Proteinbestimmung: Welche Einheiten werden für die Eichkurve aufgetragen?

BSA-Konzentration [µg/100 µL] gegen Extinktion bei 595 nm

Proteinbestimmung: Warum wird jeden Tag die Eichkurve neu ermittelt?

Alterung des Bradford-Reagenzes bedingt Zunahme des Blindwertes, durch Erhöhung der Eigenextinktion.

-> tägliches filtrieren + Eichkurve erstellen um Fehler zu kompensieren

Proteinbestimmung: Warum geht die Eichgerade nicht durch den Nullpunkt?

Es wird gegen Wasser abgeglichen und es besitzt eine Eigenextinktion von ca. 0,28 Absorptionseinheiten.
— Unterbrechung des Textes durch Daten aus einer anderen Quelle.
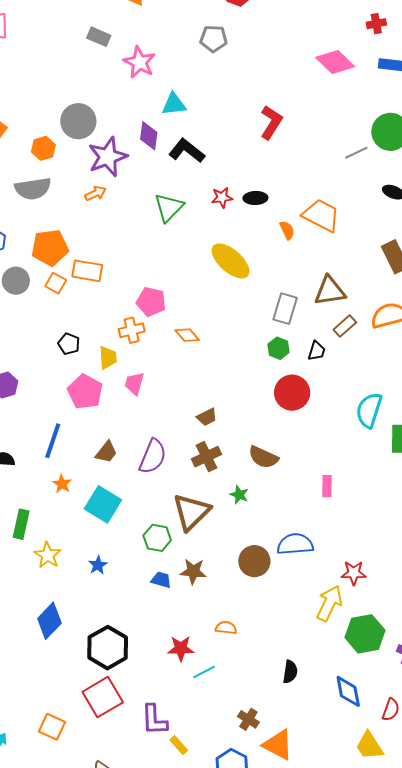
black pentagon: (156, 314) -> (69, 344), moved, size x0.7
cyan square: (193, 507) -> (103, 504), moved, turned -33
Wie lautet die Formel zur Proteinbestimmung?

(µg/100 µL x Faktor x Verdünnung)/1000 = [mg/mL]

Erläutern sie die Formel zur Berechnung des Proteingehaltes unter Nutzung der Eichkurve.

Eichkurve = Standard-Konzentration gegen Extinktion  [µg/100 µL]

Faktor = Umrechnung 100 µL in 1 mL

1000 = Umrechnung µg in mg

Verdünnung 1:50 = 50

Proteinbestimmung: Wie ist eine Verdünnung sinnvoll vorzunehmen, wenn eine Verdünnung von 1:100 benötigt wird?

Nach welchem Prinzip funktioniert die Proteinbestimmung nach Bradford mit Coomassie Blue G250?

Bindung des Farbstoffes ans Protein durch ionische und hydrophobe WW.

Folge: Verschiebung des Absorptionsmaximum von 465 nm nach 595 nm.